There was a problem in an Olympiad selection test, which went as follows: Consider the set $\{1,2,\dots,3n \}$ and partition it into three sets *A*, *B* and *C* of size *n* each. Then, show that there exist *x*, *y* and *z*, one in each of the three sets, such that *x + y = z*.

This has a tricky-to-get but otherwise straightforward solution, that starts by assuming 1 to be in *A*, finding the smallest *k* not in *A*, assuming that to be in *B*, and then arguing that no two consecutive elements can be present in *C* (for that would give an infinite descent). Finally, cardinality considerations solve the problem.

I managed to prove a corresponding statement for *4n*, namely: for $\{ 1,2,3, \dots, 4n \}$, partitioned into four sets of size *n* each, there exist *x*, *y*, *z*, and *w*, one in each set, such that *x + y = z + w*.
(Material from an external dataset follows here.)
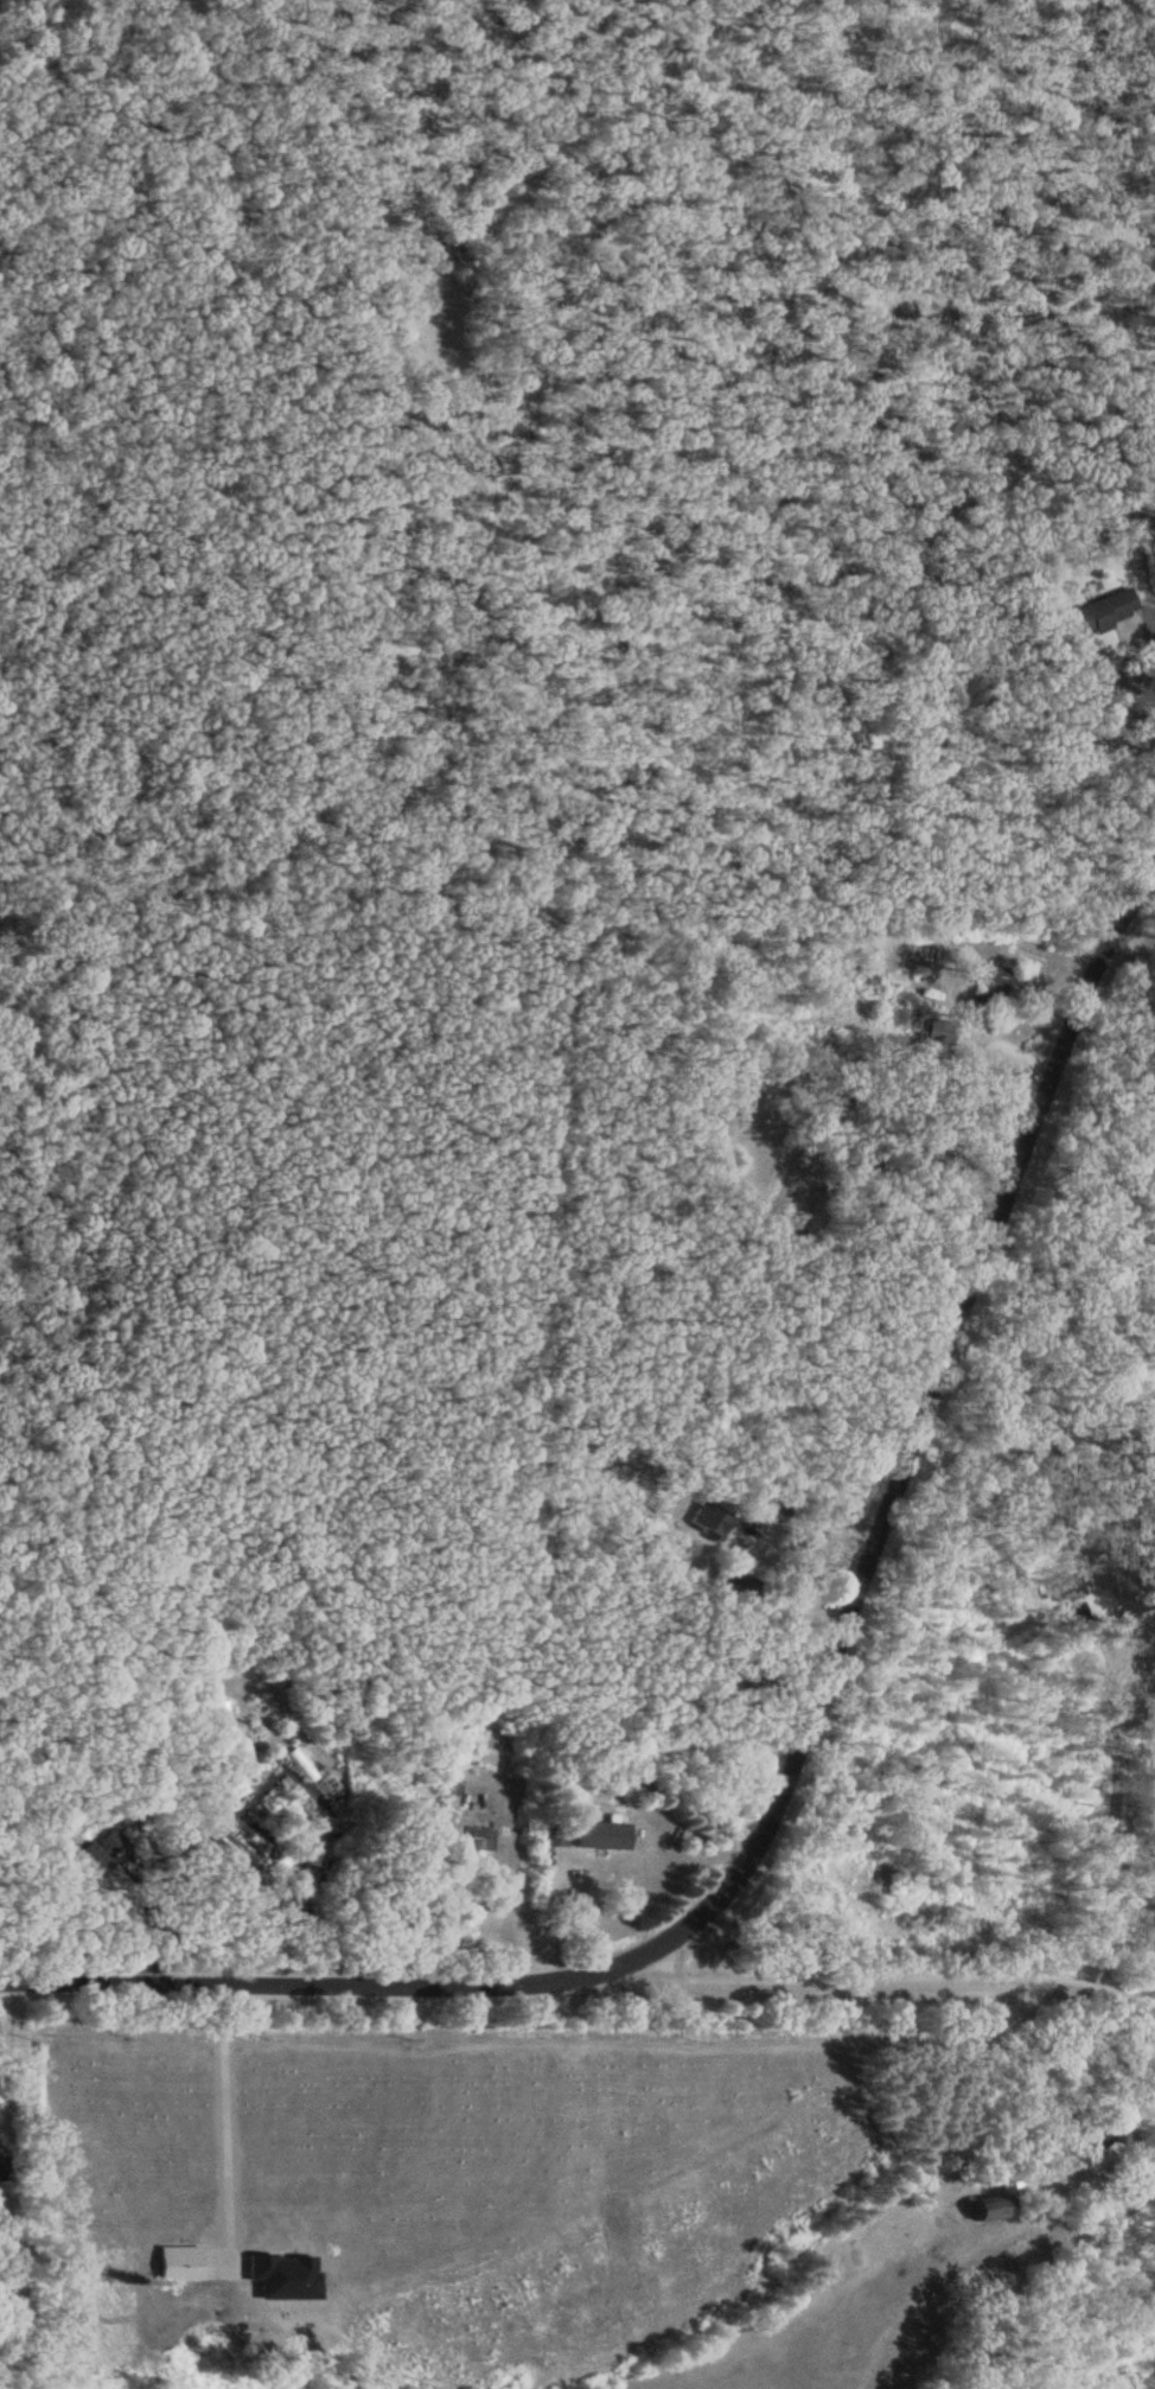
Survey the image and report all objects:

The question here is whether analogues of this hold for all *m*, with $m \ge 3$ and $n \ge 2$. In other words, if $\{ 1,2, \dots, mn \}$ is divided into $m$ sets of size $n$ each, can we always make a choice of one element in each set such that the sum of floor $m/2$ of the elements equals the sum of the remaining ceiling $m/2$ elements ($(m-1)/2$ and $(m + 1)/2$ for $m$ odd, $m/2$ each for $m$ even). Note we need $n \ge 2$ due to parity considerations when $m$ is congruent to $1$ or $2$ modulo $4$.